Yolun ortasında duran kafayı bir poşete koydular. Ardından mezarları tek tek kontrol etmeye başladılar. Coğrafi koşullar gereği toplu mezarlığın bulunmadığı, herkesin cenazesini bahçesine gömdüğü köydeki evleri bir bir gezdiler.
İki yıl önce yaşamını yitiren köy imamının evine yaklaştıklarında, dev ayak izlerini fark ettiler. İzler bir ayıya aitti. Bahçeye girdiklerinde ise korkunç manzarayla karşılaştılar. İmamın mezarı açılmış ve darmadağın edilmişti.
Güneyce köyü sakinleri o günden bu yana ayı nöbetinde. Tıpkı üç ay önce ölen bir gencin mezarının talan edildiği Şimşirli köyündeki komşuları gibi.
HERKES KENDİNCE ÖNLEMİNİ ALIYOR
İkizdereli gazeteci İsmet Kösoğlu, yaşadıkları dehşeti şöyle anlatıyor: “Şimşirli’deki saldırı sonrası ayıların mezarından çıkardığı maktulün bedeni, ailesi tarafından başka bir yere taşındı. Fakat rahmetli imamın yakınlarda kimi kimsesi kalmamıştı. Olayın ertesi sabahında rahmetlinin naaşının 150-200 metre sürüklenmiş olduğunu gördük. Gerçekten de korkunç bir görüntüydü.”
Güneyce’de toplu mezar olmadığı için, ayılara karşı herkes kendi bahçesindeki mezar için önlemini almaya başlamış. Muhtar İsmail Hakkı Taşdelen, “Mezarların etrafında dev ayak izleri gördük. Herkes kendi mezarlarının derdine düştü” diyor.

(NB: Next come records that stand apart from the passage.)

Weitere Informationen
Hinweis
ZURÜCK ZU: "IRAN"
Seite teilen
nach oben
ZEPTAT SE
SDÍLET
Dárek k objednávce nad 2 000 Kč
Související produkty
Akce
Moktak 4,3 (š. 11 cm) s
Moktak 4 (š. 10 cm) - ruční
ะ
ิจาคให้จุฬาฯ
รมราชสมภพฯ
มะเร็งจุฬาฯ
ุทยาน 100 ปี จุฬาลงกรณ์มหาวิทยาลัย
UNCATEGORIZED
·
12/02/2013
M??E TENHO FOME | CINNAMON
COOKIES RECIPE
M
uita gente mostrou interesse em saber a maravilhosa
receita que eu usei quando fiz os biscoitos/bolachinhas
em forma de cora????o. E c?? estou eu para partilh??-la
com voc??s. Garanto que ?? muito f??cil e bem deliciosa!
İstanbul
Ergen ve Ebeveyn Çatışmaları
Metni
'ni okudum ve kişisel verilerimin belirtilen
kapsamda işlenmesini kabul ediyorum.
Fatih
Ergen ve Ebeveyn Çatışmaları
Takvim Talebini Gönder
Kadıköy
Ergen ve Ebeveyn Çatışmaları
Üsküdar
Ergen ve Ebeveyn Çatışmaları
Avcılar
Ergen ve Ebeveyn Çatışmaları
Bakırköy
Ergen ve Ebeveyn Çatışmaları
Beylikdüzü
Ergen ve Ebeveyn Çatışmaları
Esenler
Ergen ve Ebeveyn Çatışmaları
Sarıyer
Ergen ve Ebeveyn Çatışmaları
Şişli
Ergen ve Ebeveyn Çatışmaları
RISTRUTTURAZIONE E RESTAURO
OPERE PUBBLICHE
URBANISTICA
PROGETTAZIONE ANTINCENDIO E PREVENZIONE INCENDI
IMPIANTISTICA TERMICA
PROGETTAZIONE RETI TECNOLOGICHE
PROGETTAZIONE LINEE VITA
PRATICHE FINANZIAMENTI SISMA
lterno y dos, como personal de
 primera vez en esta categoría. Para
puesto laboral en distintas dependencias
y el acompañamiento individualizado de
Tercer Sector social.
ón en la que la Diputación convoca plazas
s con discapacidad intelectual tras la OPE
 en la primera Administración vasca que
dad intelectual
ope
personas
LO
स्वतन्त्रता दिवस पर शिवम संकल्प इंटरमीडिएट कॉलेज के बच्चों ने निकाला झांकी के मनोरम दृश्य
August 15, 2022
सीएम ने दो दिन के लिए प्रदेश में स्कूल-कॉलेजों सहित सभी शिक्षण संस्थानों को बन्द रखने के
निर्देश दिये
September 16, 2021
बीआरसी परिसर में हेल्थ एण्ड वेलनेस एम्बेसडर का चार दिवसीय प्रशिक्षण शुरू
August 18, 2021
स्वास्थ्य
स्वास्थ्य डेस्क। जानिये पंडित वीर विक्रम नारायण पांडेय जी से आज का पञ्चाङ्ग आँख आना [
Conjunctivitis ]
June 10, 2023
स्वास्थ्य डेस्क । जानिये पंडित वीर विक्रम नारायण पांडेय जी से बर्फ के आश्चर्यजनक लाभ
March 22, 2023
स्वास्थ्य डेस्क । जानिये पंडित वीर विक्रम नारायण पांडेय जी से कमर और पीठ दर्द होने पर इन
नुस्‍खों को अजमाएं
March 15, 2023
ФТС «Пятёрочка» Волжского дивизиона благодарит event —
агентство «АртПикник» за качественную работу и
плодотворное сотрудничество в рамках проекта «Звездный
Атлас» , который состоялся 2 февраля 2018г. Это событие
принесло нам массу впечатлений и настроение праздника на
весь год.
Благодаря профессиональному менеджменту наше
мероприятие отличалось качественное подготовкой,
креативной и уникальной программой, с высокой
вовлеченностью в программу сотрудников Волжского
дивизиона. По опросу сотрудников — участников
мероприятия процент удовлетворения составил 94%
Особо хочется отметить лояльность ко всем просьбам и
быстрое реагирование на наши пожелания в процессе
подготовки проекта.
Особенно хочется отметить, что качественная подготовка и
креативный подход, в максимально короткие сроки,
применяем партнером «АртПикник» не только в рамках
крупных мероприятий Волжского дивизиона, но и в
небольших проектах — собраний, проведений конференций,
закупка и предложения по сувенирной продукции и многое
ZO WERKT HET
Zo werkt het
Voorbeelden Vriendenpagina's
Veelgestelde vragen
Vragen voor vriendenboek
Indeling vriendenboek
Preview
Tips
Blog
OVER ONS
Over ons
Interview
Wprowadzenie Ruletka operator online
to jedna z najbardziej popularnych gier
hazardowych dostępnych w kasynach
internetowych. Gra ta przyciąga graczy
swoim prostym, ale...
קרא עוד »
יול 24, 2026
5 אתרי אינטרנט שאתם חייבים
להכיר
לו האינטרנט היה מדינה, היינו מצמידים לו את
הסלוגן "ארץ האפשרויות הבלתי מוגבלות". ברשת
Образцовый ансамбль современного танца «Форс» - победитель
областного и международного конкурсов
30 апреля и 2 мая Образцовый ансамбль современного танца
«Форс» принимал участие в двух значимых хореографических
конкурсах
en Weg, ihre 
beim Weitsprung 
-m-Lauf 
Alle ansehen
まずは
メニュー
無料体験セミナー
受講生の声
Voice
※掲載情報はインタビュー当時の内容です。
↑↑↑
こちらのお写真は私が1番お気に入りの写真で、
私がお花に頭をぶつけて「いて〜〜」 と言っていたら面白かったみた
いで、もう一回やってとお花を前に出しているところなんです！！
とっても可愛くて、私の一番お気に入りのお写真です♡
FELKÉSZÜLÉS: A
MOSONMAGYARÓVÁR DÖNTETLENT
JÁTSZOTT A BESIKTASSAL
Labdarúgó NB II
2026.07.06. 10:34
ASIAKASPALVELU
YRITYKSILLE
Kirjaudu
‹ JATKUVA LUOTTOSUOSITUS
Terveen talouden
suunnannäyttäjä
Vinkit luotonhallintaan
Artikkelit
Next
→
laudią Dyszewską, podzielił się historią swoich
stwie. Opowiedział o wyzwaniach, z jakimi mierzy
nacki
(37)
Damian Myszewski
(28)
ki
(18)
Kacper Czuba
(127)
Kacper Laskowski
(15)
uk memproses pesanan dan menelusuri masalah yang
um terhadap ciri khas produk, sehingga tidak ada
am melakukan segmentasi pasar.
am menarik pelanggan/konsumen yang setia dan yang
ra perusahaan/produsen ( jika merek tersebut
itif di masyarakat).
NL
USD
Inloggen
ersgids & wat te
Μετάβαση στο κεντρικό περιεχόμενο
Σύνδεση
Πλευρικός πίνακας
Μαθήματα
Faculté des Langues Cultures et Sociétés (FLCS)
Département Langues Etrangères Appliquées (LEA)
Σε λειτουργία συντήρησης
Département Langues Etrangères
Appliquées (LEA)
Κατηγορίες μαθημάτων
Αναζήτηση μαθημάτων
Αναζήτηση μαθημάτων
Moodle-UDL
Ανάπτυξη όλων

Kimi köylü mezarı başında ateş yakıp nöbet tutarken, kimi de ayıları caydırabilmek için mezarların etrafını tel örgüyle çevirmiş vaziyette. Altı ay önce vefat eden yaşlı bir kadına ait mezarı korumak için çocukları, beton döküp, üstünü kapıyla kapatmayı tercih etmiş.
Köyde dört ay önce yaşamını yitiren iki erkek kardeşe ait mezarların etrafı da dikenli tellerle çevrilmiş. Ancak köylüler, ayıların tıpkı imam olayındaki gibi kimsesi olmayan evlerdeki mezarları hedef aldığını söylüyorlar. Tedirginlikten doğru dürüst kimselerin uyuyamadığı köyde, gönüllü bir nöbet sistemi de başlamış. Güneyceli Fahri Algül, gönüllü olarak tüfeğiyle sahipsiz mezarların başında ateş yakıp, nöbet tutuyor.
HES’LERİN ETKİSİ
Nesİllerdİr, doğayla, ayılarla iç içe yaşayan köy halkı bu durumun olağandışı olduğu görüşünde. Muhtar Taşdelen, “Doğma büyüme buralıyım. Böyle bir olayı ne bizde ne de komşu köylerde duydum” diyor. Köylülere göre ayıların mezarlara saldırmasının temel nedeni, su yollarını değiştiren HES’ler ve doğadaki kirlenme. Kış uykusundan uyanan ayıların değişen doğa koşullarına adapte olamayınca açlıktan mezarlara saldırdığını söylüyorlar. 50 yıldır Güneyce köyünde yaşayan Halim Çankaya, “Kimse ayılara zarar vermek istemiyor. Zaten zarar verirsek 15 ila 18 bin liralık bir ceza söz konusu” diyor.